Haley Stark, Reporter

Linn County Sheriff Michelle Duncan recently came out against Measure 114, a law banning gun magazines capable of holding more than ten rounds of ammunition. 

On her Facebook page, Duncan stated “I want to send a clear message to Linn County residents that the Linn County Sheriff’s Office is NOT going to be enforcing magazine capacity limits.” 

The measure, which narrowly passed in last week’s election, has proven to be controversial within sheriff departments. Sherman County Sheriff Brad Lohrey and Jefferson County Sheriff Jason Pollock have stood behind Duncan, pledging that their offices will also refuse to enforce Measure 114. 

Benton County Sheriff Jef Van Arsdall has a close relationship with Duncan, having attended police academy with her and maintaining a friendship throughout both of their entire careers. However, his stance on Measure 114 differs from Duncan’s.

In Linn County, 69% of the votes received were in objection to Measure 114. In Benton County, just over 40% of voters objected to Measure 114.

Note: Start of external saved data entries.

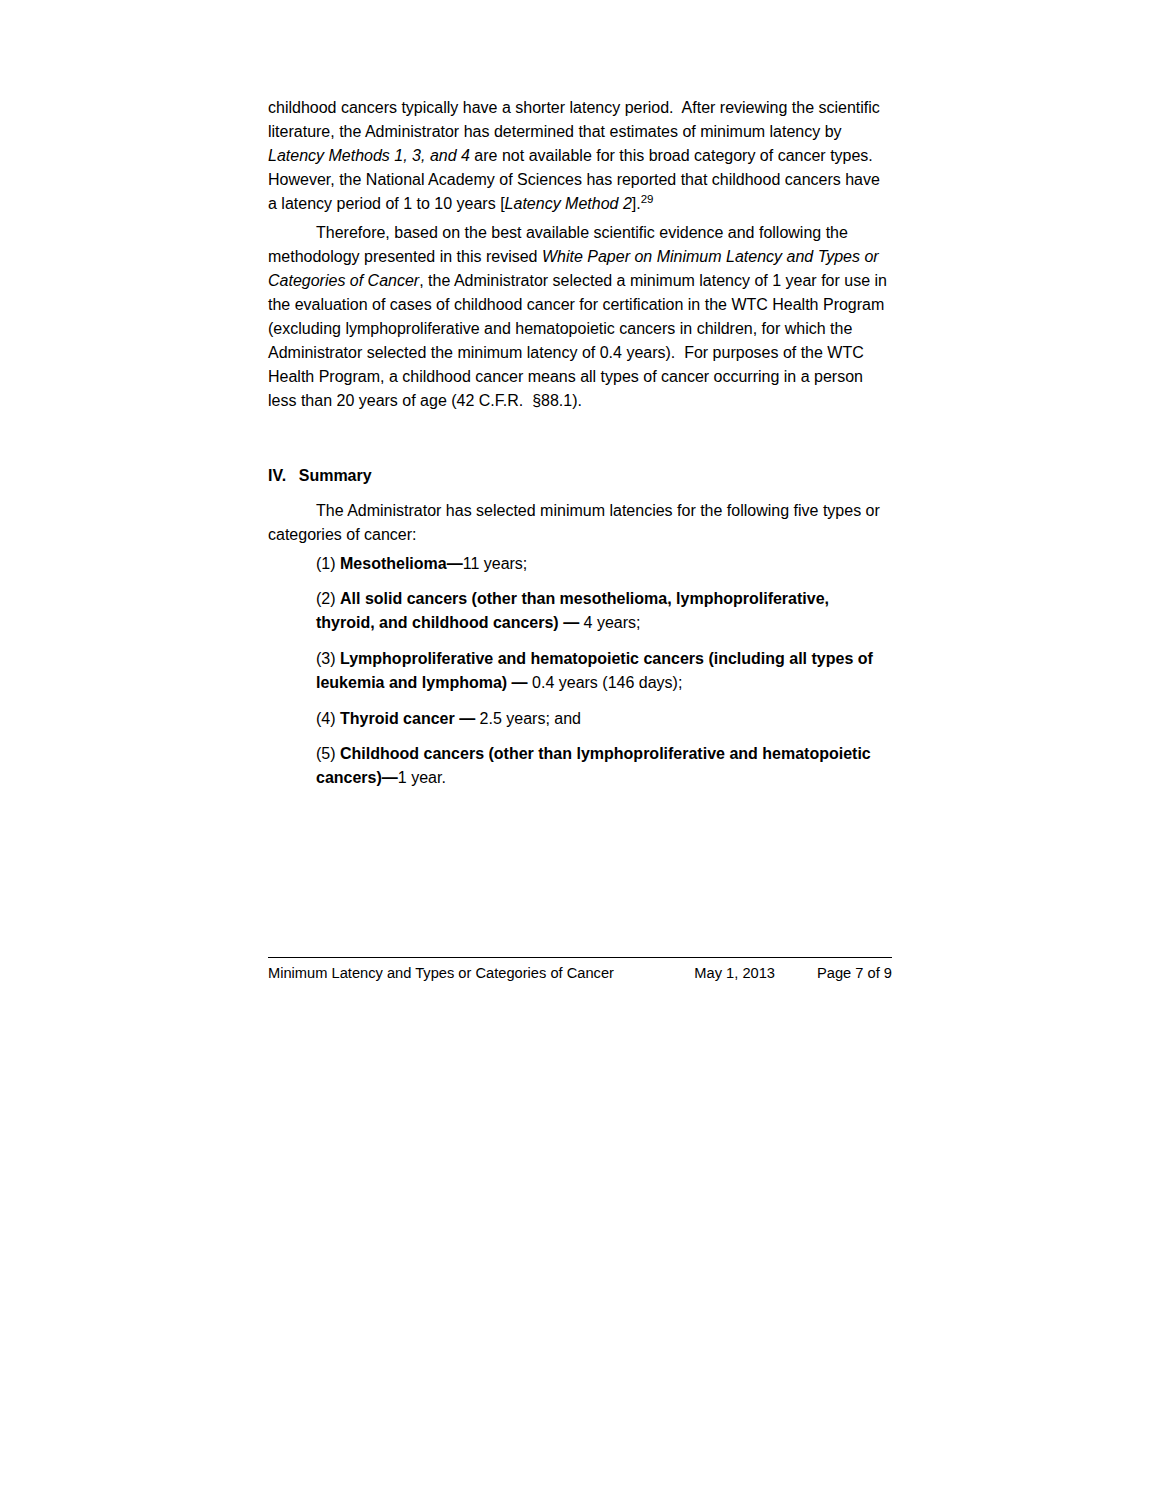childhood cancers typically have a shorter latency period. After reviewing the scientific literature, the Administrator has determined that estimates of minimum latency by Latency Methods 1, 3, and 4 are not available for this broad category of cancer types. However, the National Academy of Sciences has reported that childhood cancers have a latency period of 1 to 10 years [Latency Method 2].29
Therefore, based on the best available scientific evidence and following the methodology presented in this revised White Paper on Minimum Latency and Types or Categories of Cancer, the Administrator selected a minimum latency of 1 year for use in the evaluation of cases of childhood cancer for certification in the WTC Health Program (excluding lymphoproliferative and hematopoietic cancers in children, for which the Administrator selected the minimum latency of 0.4 years). For purposes of the WTC Health Program, a childhood cancer means all types of cancer occurring in a person less than 20 years of age (42 C.F.R. §88.1).
IV. Summary
The Administrator has selected minimum latencies for the following five types or categories of cancer:
(1) Mesothelioma—11 years;
(2) All solid cancers (other than mesothelioma, lymphoproliferative, thyroid, and childhood cancers) — 4 years;
(3) Lymphoproliferative and hematopoietic cancers (including all types of leukemia and lymphoma) — 0.4 years (146 days);
(4) Thyroid cancer — 2.5 years; and
(5) Childhood cancers (other than lymphoproliferative and hematopoietic cancers)—1 year.
Minimum Latency and Types or Categories of Cancer
May 1, 2013
Page 7 of 9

“For this community, you know we’ve got the campus and it’s a large, diverse community and it passed in this community. At the end of the day, I was sworn to the law. So as it relates to this, it’s no different than any other law that’s put into effect,” Van Arsdall said. 

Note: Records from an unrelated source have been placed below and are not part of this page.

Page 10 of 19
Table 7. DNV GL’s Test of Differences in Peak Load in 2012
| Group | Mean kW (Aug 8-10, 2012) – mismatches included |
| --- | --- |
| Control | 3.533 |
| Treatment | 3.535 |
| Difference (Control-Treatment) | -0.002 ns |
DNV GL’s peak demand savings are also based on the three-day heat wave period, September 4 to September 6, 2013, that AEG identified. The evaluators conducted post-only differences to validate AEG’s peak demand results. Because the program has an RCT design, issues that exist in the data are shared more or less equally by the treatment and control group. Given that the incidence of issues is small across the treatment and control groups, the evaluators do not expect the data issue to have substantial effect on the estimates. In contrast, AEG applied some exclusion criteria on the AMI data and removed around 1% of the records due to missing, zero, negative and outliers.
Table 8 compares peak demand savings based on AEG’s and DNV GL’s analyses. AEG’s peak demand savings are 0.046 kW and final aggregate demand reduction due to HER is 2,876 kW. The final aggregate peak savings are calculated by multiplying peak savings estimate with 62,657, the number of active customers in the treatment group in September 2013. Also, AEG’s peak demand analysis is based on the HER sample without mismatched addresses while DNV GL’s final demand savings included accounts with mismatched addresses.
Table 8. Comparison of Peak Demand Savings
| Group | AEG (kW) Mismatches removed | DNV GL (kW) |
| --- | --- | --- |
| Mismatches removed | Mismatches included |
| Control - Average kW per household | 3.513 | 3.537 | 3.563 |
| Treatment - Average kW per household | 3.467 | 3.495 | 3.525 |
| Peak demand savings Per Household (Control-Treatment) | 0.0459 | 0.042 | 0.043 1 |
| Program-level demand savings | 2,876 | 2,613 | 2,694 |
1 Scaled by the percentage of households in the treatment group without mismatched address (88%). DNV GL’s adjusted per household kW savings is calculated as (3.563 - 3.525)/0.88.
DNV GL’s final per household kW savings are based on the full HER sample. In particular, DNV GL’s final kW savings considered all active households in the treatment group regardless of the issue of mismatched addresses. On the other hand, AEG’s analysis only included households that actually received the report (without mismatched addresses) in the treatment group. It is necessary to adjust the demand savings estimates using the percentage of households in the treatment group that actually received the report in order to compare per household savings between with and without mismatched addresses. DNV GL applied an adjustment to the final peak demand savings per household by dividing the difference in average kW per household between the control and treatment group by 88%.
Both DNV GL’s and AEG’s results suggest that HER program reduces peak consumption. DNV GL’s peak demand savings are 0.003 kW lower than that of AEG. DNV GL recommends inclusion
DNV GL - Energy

Though Van Arsdall plans to uphold Measure 114 when it goes into effect Dec. 8, he believes that it is ultimately the Oregon State Police’s job to take care of issues related to the new law.

“We won’t be going door-to-door, checking if people have permits or if they have magazines and what not,” Van Arsdall said. “That’s not a good investigation and that’s just not how we do business.” 

Van Arsdall expressed that certain parts of Measure 114 may be difficult to uphold, specifically mentioning the long process now required to acquire a permit

According to Van Arsdall, potential gun owners will have to partake in a firing drill in order to receive a permit. The requirements of these drills and whether or not they will be facilitated through the sheriff’s office is still unclear.

Another issue is the underfunding and understaffing of the Benton County Sheriff’s Office. 

According to Van Arsdall, appointments for concealed handgun permits must be made months ahead of time due to there only being one person handling them.

“Now if we have to start doing all the permitting, I don’t know what the capacity will be for this office to do that in a timely and efficient manner that’s appropriate for the citizens who do want to purchase firearms,” Van Arsdall said.

According to Van Arsdall, this possible delay in permitting could have detrimental effects on those hoping to acquire a means of self defense. 

“Whether you’re a law-abiding citizen, a survivor of a crime, a victim of crime, and you want to get a firearm to protect yourself, your family, whatever it might be, now this process just got really complicated all of a sudden,” Van Arsdall said. “I can tell you from my own personal experience trying to buy a handgun with our background process can be challenging simply because as law enforcement, we do take some steps to keep our personal information private. So sometimes that can drag out a background process, even for law enforcement.”